## WHAT TO DO
Pull out the lines of the listing below from its first line through the line that contains "സുല്ത്താന്മാരുടെ", and reproduce them without any change.

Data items
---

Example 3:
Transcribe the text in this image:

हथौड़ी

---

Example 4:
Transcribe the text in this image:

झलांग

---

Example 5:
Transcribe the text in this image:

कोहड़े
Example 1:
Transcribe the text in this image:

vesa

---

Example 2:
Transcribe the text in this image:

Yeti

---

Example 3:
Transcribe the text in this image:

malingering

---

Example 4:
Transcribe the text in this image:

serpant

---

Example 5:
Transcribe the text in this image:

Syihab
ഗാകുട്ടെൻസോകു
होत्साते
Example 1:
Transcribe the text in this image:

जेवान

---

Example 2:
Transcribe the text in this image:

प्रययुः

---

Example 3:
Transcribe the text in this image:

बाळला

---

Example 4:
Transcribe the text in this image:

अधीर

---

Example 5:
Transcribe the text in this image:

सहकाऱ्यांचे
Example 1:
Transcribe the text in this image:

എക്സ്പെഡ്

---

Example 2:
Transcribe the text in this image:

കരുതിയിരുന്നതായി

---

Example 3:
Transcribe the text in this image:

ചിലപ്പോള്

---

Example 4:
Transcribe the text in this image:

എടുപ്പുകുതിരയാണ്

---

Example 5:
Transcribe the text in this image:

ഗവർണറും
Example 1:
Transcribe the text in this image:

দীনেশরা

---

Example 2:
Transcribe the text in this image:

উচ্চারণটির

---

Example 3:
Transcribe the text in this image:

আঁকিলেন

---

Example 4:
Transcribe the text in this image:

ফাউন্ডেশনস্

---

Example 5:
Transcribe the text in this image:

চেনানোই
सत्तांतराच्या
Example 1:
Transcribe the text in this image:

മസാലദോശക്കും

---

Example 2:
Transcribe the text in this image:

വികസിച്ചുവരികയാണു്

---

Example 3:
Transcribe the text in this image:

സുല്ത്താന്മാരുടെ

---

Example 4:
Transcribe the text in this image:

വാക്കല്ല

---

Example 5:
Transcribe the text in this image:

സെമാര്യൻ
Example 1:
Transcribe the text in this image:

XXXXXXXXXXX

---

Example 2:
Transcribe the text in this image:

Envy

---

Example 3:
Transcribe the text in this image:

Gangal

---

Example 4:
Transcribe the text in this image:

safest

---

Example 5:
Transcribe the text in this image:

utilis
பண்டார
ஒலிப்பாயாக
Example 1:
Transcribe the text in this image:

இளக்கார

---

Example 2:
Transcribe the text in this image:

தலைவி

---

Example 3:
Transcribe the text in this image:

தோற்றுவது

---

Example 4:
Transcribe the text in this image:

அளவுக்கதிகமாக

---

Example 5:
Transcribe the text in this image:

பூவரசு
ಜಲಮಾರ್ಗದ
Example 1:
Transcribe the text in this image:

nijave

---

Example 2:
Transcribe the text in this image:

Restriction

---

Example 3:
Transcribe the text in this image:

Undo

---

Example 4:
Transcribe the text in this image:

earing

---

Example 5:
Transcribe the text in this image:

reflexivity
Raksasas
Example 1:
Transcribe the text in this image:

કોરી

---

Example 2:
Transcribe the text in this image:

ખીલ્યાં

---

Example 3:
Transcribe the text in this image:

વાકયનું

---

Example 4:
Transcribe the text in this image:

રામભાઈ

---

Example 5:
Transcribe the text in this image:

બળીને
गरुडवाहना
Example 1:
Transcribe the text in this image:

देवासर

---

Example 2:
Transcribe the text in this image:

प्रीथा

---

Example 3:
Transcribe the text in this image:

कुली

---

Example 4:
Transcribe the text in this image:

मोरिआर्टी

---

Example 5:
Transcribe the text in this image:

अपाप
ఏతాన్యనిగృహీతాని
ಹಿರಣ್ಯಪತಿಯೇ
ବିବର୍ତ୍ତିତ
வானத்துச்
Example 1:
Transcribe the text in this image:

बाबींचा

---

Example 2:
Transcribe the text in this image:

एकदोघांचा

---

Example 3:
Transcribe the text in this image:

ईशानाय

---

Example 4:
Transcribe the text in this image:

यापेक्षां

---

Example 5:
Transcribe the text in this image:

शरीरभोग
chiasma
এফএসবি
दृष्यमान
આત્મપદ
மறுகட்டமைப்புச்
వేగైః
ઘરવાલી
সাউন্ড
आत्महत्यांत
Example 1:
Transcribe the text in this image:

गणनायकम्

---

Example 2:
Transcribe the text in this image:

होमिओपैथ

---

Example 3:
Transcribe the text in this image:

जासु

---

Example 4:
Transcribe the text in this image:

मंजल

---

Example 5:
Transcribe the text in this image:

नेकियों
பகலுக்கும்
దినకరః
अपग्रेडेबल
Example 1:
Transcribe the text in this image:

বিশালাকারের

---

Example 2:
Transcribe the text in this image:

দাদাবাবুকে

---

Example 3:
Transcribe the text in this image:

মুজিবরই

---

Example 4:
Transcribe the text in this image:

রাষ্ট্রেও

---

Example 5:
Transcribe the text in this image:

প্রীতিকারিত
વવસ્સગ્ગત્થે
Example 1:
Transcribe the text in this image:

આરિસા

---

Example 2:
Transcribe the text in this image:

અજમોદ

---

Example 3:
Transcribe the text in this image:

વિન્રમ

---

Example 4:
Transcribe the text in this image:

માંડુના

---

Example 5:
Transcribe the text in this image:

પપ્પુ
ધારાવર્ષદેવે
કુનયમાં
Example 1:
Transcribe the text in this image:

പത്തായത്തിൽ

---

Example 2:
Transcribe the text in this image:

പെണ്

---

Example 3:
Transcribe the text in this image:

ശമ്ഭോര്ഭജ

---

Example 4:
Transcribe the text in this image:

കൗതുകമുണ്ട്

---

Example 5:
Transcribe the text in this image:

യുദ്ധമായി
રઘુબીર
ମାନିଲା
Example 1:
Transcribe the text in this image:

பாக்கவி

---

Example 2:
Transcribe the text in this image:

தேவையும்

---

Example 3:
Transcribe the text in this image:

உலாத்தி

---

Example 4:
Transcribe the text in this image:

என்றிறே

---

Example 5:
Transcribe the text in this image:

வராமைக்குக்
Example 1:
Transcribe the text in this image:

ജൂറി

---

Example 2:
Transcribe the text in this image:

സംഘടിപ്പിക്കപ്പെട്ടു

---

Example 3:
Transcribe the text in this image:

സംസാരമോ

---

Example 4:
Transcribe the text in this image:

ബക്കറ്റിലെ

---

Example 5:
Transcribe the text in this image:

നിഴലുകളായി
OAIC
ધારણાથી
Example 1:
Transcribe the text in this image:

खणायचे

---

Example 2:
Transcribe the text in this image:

## SOLUTION BELOW
---

Example 3:
Transcribe the text in this image:

हथौड़ी

---

Example 4:
Transcribe the text in this image:

झलांग

---

Example 5:
Transcribe the text in this image:

कोहड़े
Example 1:
Transcribe the text in this image:

vesa

---

Example 2:
Transcribe the text in this image:

Yeti

---

Example 3:
Transcribe the text in this image:

malingering

---

Example 4:
Transcribe the text in this image:

serpant

---

Example 5:
Transcribe the text in this image:

Syihab
ഗാകുട്ടെൻസോകു
होत्साते
Example 1:
Transcribe the text in this image:

जेवान

---

Example 2:
Transcribe the text in this image:

प्रययुः

---

Example 3:
Transcribe the text in this image:

बाळला

---

Example 4:
Transcribe the text in this image:

अधीर

---

Example 5:
Transcribe the text in this image:

सहकाऱ्यांचे
Example 1:
Transcribe the text in this image:

എക്സ്പെഡ്

---

Example 2:
Transcribe the text in this image:

കരുതിയിരുന്നതായി

---

Example 3:
Transcribe the text in this image:

ചിലപ്പോള്

---

Example 4:
Transcribe the text in this image:

എടുപ്പുകുതിരയാണ്

---

Example 5:
Transcribe the text in this image:

ഗവർണറും
Example 1:
Transcribe the text in this image:

দীনেশরা

---

Example 2:
Transcribe the text in this image:

উচ্চারণটির

---

Example 3:
Transcribe the text in this image:

আঁকিলেন

---

Example 4:
Transcribe the text in this image:

ফাউন্ডেশনস্

---

Example 5:
Transcribe the text in this image:

চেনানোই
सत्तांतराच्या
Example 1:
Transcribe the text in this image:

മസാലദോശക്കും

---

Example 2:
Transcribe the text in this image:

വികസിച്ചുവരികയാണു്

---

Example 3:
Transcribe the text in this image:

സുല്ത്താന്മാരുടെ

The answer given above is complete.